De cualquier forma, Luisa María Alcalde, su dirigente, les recomienda vivir en la justa medianía juarista y conducirse con humildad. Aunque después los justifica señalando que no es delito viajar si lo pagan de su bolsa.
Quizá Alcalde debería decirles cómo se mide la justa medianía, pues ella vive —por ejemplo— en un edificio privado que, junto con su hermana Bertha y un amigo, construyó en la gentrificada colonia Roma, con amenidades, seguridad y otros lujos.

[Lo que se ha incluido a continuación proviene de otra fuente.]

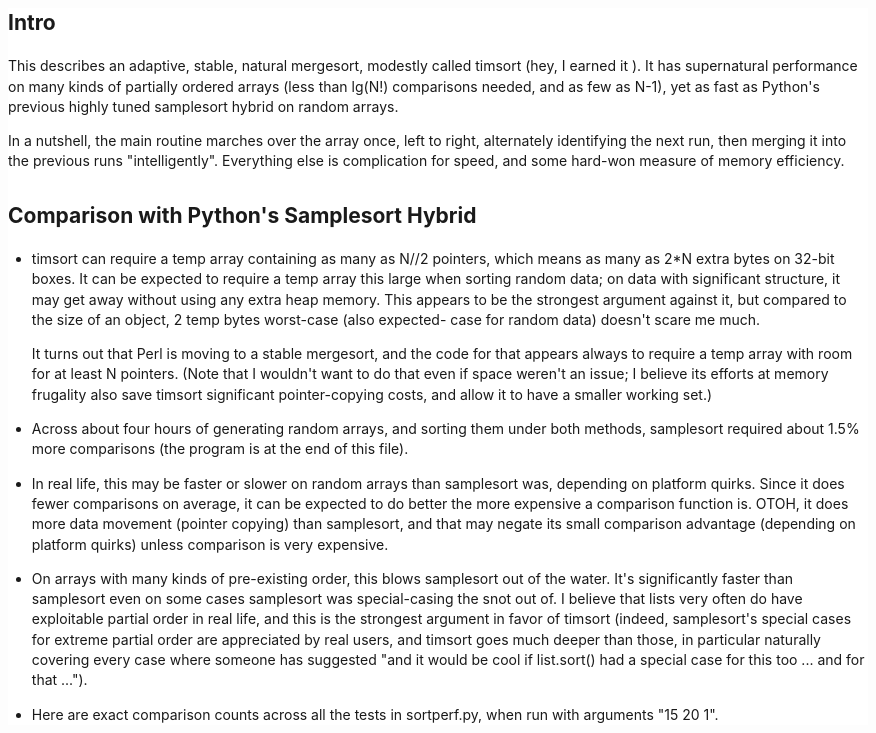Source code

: Intro
-----
This describes an adaptive, stable, natural mergesort, modestly called
timsort (hey, I earned it <wink>).  It has supernatural performance on many
kinds of partially ordered arrays (less than lg(N!) comparisons needed, and
as few as N-1), yet as fast as Python's previous highly tuned samplesort
hybrid on random arrays.

In a nutshell, the main routine marches over the array once, left to right,
alternately identifying the next run, then merging it into the previous
runs "intelligently".  Everything else is complication for speed, and some
hard-won measure of memory efficiency.


Comparison with Python's Samplesort Hybrid
------------------------------------------
+ timsort can require a temp array containing as many as N//2 pointers,
  which means as many as 2*N extra bytes on 32-bit boxes.  It can be
  expected to require a temp array this large when sorting random data; on
  data with significant structure, it may get away without using any extra
  heap memory.  This appears to be the strongest argument against it, but
  compared to the size of an object, 2 temp bytes worst-case (also expected-
  case for random data) doesn't scare me much.

  It turns out that Perl is moving to a stable mergesort, and the code for
  that appears always to require a temp array with room for at least N
  pointers. (Note that I wouldn't want to do that even if space weren't an
  issue; I believe its efforts at memory frugality also save timsort
  significant pointer-copying costs, and allow it to have a smaller working
  set.)

+ Across about four hours of generating random arrays, and sorting them
  under both methods, samplesort required about 1.5% more comparisons
  (the program is at the end of this file).

+ In real life, this may be faster or slower on random arrays than
  samplesort was, depending on platform quirks.  Since it does fewer
  comparisons on average, it can be expected to do better the more
  expensive a comparison function is.  OTOH, it does more data movement
  (pointer copying) than samplesort, and that may negate its small
  comparison advantage (depending on platform quirks) unless comparison
  is very expensive.

+ On arrays with many kinds of pre-existing order, this blows samplesort out
  of the water.  It's significantly faster than samplesort even on some
  cases samplesort was special-casing the snot out of.  I believe that lists
  very often do have exploitable partial order in real life, and this is the
  strongest argument in favor of timsort (indeed, samplesort's special cases
  for extreme partial order are appreciated by real users, and timsort goes
  much deeper than those, in particular naturally covering every case where
  someone has suggested "and it would be cool if list.sort() had a special
  case for this too ... and for that ...").

+ Here are exact comparison counts across all the tests in sortperf.py,
  when run with arguments "15 20 1".
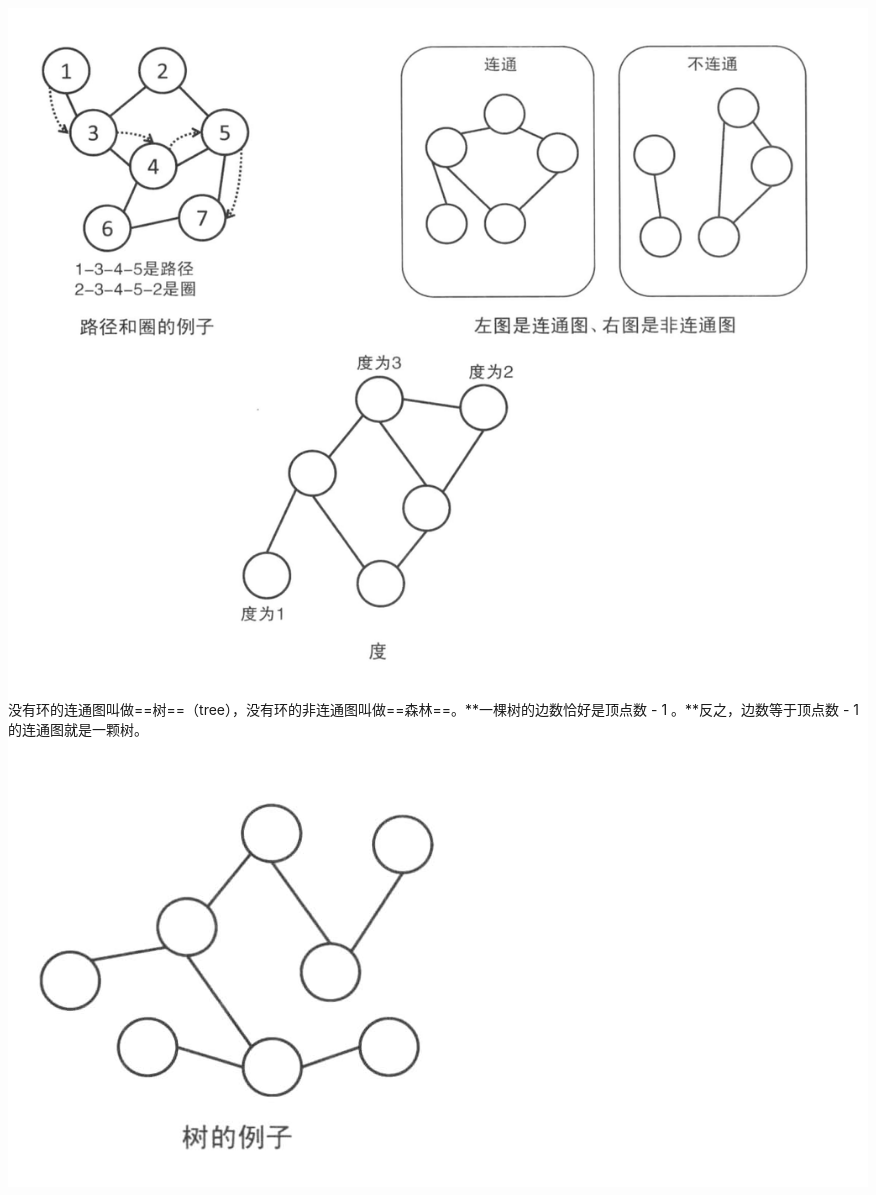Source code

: ![image-20200809233529444](.img/image-20200809233529444.png)

没有环的连通图叫做==树==（tree），没有环的非连通图叫做==森林==。**一棵树的边数恰好是顶点数 - 1 。**反之，边数等于顶点数 - 1 的连通图就是一颗树。

![image-20200809233554558](.img/image-20200809233554558.png)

La dirigente ha dicho que lo hicieron con recursos propios y con el apoyo de sus padres, quienes les dieron una cooperacha, pero ése no es el problema. Puede ser perfectamente legal, pero no se ajusta a la justa medianía que exige.

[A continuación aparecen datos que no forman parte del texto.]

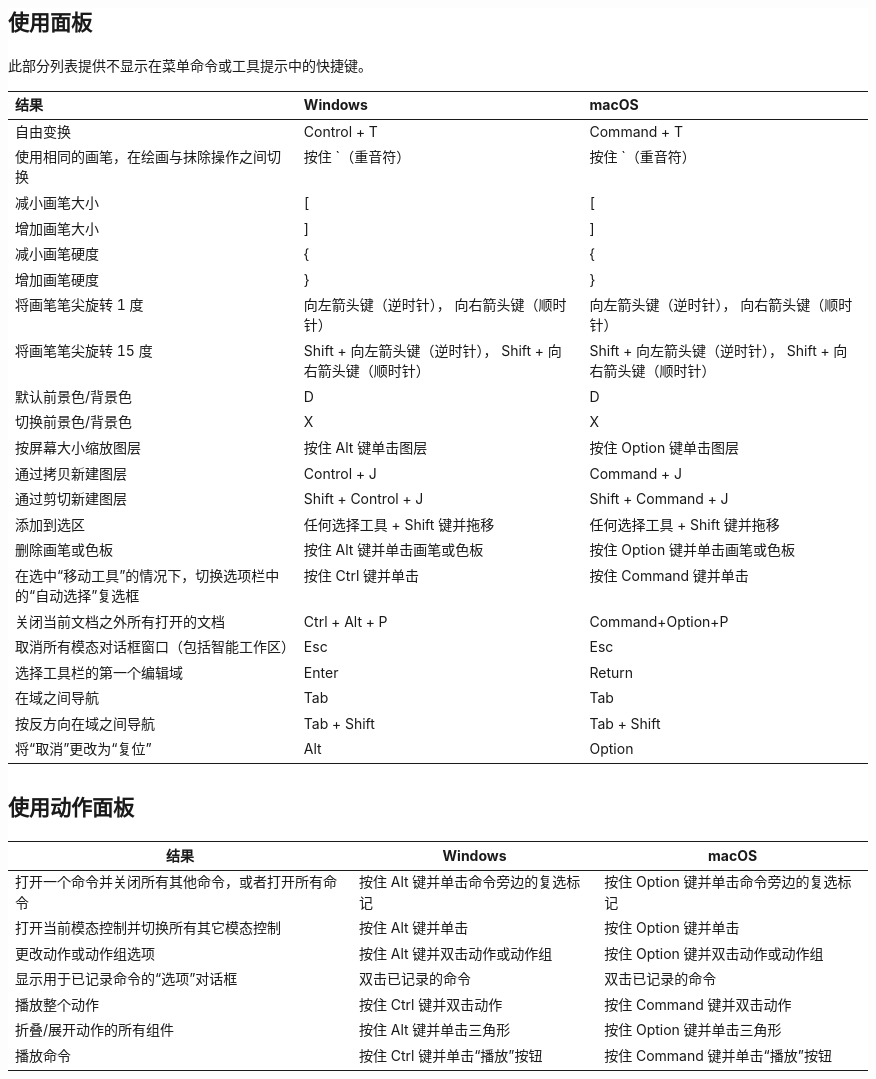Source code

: ## 使用面板

 

此部分列表提供不显示在菜单命令或工具提示中的快捷键。

 

| **结果**                                                 | **Windows**                                                  | **macOS**                                                   |
| :------------------------------------------------------- | :----------------------------------------------------------- | :---------------------------------------------------------- |
| 自由变换                                                 | Control + T                                                  | Command + T                                                 |
| 使用相同的画笔，在绘画与抹除操作之间切换                 | 按住 `（重音符）                                            | 按住 `（重音符） |                                                             |
| 减小画笔大小                                             | [                                                            | [                                                           |
| 增加画笔大小                                             | ]                                                            | ]                                                           |
| 减小画笔硬度                                             | {                                                            | {                                                           |
| 增加画笔硬度                                             | }                                                            | }                                                           |
| 将画笔笔尖旋转 1 度                                      | 向左箭头键（逆时针）， 向右箭头键（顺时针）                  | 向左箭头键（逆时针）， 向右箭头键（顺时针）                 |
| 将画笔笔尖旋转 15 度                                     | Shift + 向左箭头键（逆时针）， Shift + 向右箭头键（顺时针）  | Shift + 向左箭头键（逆时针）， Shift + 向右箭头键（顺时针） |
| 默认前景色/背景色                                        | D                                                            | D                                                           |
| 切换前景色/背景色                                        | X                                                            | X                                                           |
| 按屏幕大小缩放图层                                       | 按住 Alt 键单击图层                                          | 按住 Option 键单击图层                                      |
| 通过拷贝新建图层                                         | Control + J                                                  | Command + J                                                 |
| 通过剪切新建图层                                         | Shift + Control + J                                          | Shift + Command + J                                         |
| 添加到选区                                               | 任何选择工具 + Shift 键并拖移                                | 任何选择工具 + Shift 键并拖移                               |
| 删除画笔或色板                                           | 按住 Alt 键并单击画笔或色板                                  | 按住 Option 键并单击画笔或色板                              |
| 在选中“移动工具”的情况下，切换选项栏中的“自动选择”复选框 | 按住 Ctrl 键并单击                                           | 按住 Command 键并单击                                       |
| 关闭当前文档之外所有打开的文档                           | Ctrl + Alt + P                                               | Command+Option+P                                            |
| 取消所有模态对话框窗口（包括智能工作区）                 | Esc                                                          | Esc                                                         |
| 选择工具栏的第一个编辑域                                 | Enter                                                        | Return                                                      |
| 在域之间导航                                             | Tab                                                          | Tab                                                         |
| 按反方向在域之间导航                                     | Tab + Shift                                                  | Tab + Shift                                                 |
| 将“取消”更改为“复位”                                     | Alt                                                          | Option                                                      |

## 使用动作面板

 

| **结果**                                         | **Windows**                         | **macOS**                              |
| ------------------------------------------------ | ----------------------------------- | -------------------------------------- |
| 打开一个命令并关闭所有其他命令，或者打开所有命令 | 按住 Alt 键并单击命令旁边的复选标记 | 按住 Option 键并单击命令旁边的复选标记 |
| 打开当前模态控制并切换所有其它模态控制           | 按住 Alt 键并单击                   | 按住 Option 键并单击                   |
| 更改动作或动作组选项                             | 按住 Alt 键并双击动作或动作组       | 按住 Option 键并双击动作或动作组       |
| 显示用于已记录命令的“选项”对话框                 | 双击已记录的命令                    | 双击已记录的命令                       |
| 播放整个动作                                     | 按住 Ctrl 键并双击动作              | 按住 Command 键并双击动作              |
| 折叠/展开动作的所有组件                          | 按住 Alt 键并单击三角形             | 按住 Option 键并单击三角形             |
| 播放命令                                         | 按住 Ctrl 键并单击“播放”按钮        | 按住 Command 键并单击“播放”按钮        |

Que pregunte a la mayoría que vota por ellos si puede acceder a una vivienda, ya no en la Roma, sino en la periferia, sin que les falte agua, luz, transporte o algo de seguridad.
O si alguno de ellos puede pagar un desayuno, ya no de 100 euros, sino de 40 pesos con huevo, frijolitos y un bolillo. O tomar un café, no en Portugal, sino uno de olla con la señora que vende pan dulce en la calle.
No se trata sólo de criticar cómo gasta el dinero la alcurnia de la 4T, sino cómo lo justificarían ante los que votan por ellos y que jamás se subirán a un avión, comerán en un restaurante de lujo o se hospedarán en un hotel de cinco estrellas.
Es más, algunos ni siquiera podrán tomar vacaciones porque viven y trabajan sin seguridad social y la comida, el vestido y la luz no se pagan solos. Tienen que buscarle todos los días a fin de completar para el chivo.
Y, aunque sus bases y operadores territoriales estén extenuados de tanto trabajo, no tengan derecho a darse los gustos de quienes cada tres años les piden sus votos, y que consigan 10 millones de nuevas afiliaciones para el partido.
A las bases no les importa si el dinero que derrochan sus dirigentes en comilonas, fiestas, viajes, helicópteros, ropa, guaruras y joyas es lícito o no, sino que ellos no alcanzan ni a llegar a la quincena.
Pero en la 4T hay clases, aunque digan que los clasistas son otros. Por mucho que Luisa María diga que el hecho de que se den vida de jeques no es ilegal… sí es inmoral.
CENTAVITOS
Si el reciente extraordinario que los diputados organizaron en San Lázaro para atender los deseos de Palacio Nacional pareció una grosería, el que esta semana inicia en Donceles no se quedará atrás. Sus hermanos menores legislarán a destajo previo al periodo ordinario de septiembre, a fin de iniciar el segundo año de la Legislatura sin tanta turbulencia, sobre todo por la disputa del poder entre el oficialismo.